● Short task
Repeat every line of the records below word for word, but leave the pictures out of your answer.

Stored records:

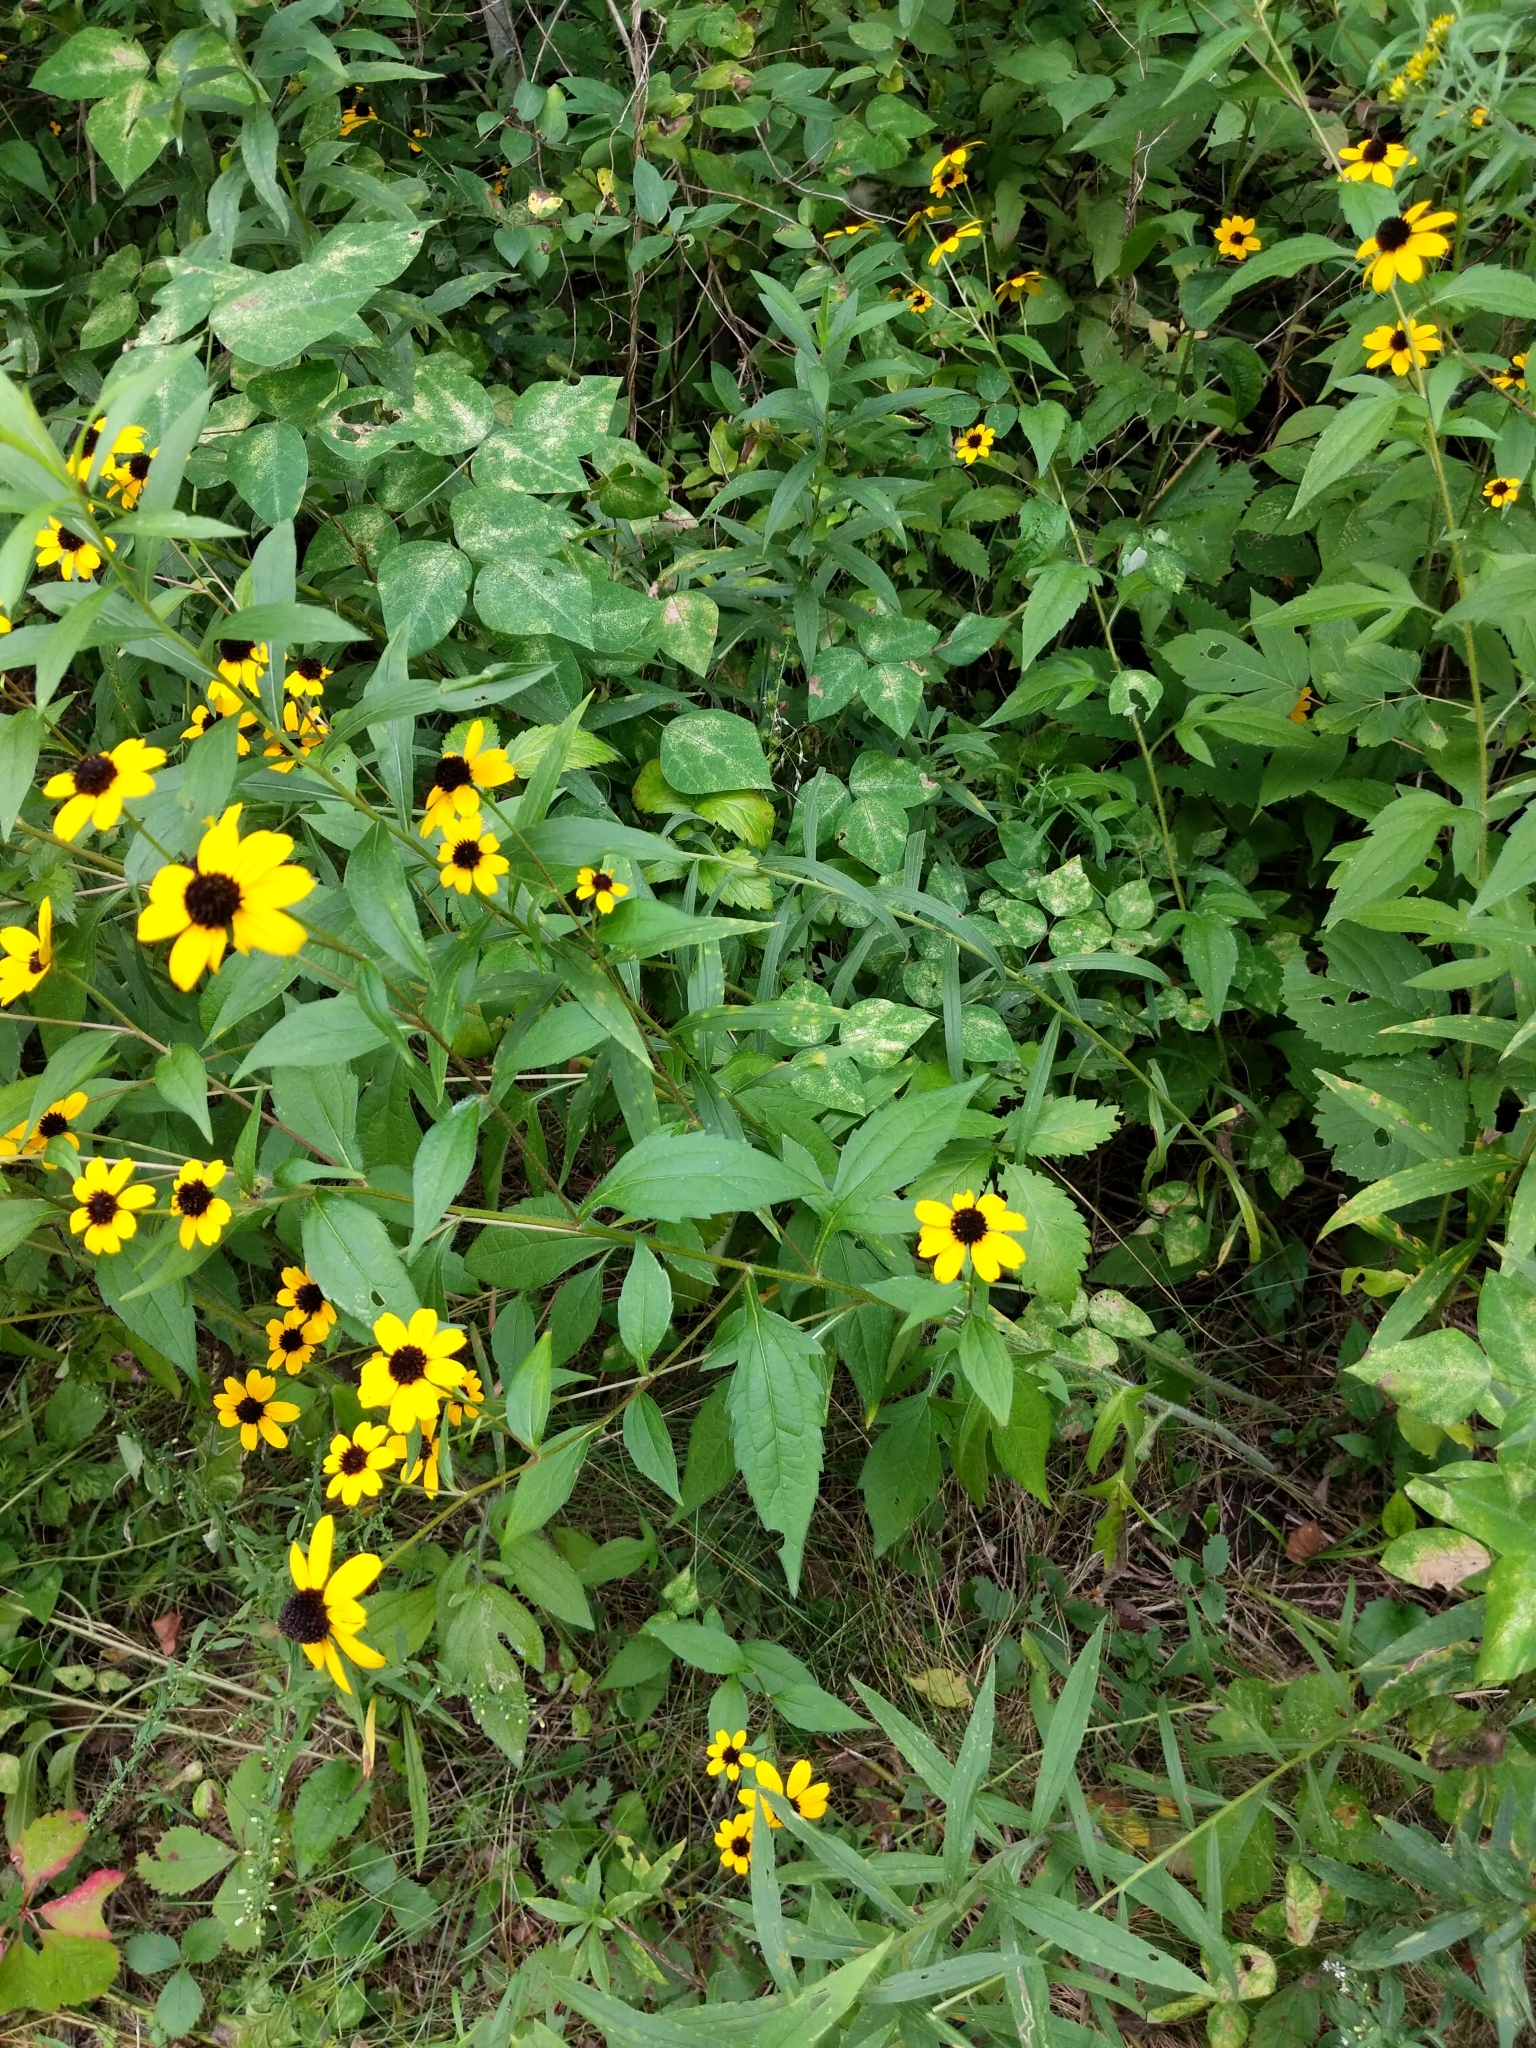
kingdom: Plantae
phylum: Tracheophyta
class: Magnoliopsida
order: Asterales
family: Asteraceae
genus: Rudbeckia
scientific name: Rudbeckia triloba
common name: Thin-leaved coneflower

● Task solution
kingdom: Plantae
phylum: Tracheophyta
class: Magnoliopsida
order: Asterales
family: Asteraceae
genus: Rudbeckia
scientific name: Rudbeckia triloba
common name: Thin-leaved coneflower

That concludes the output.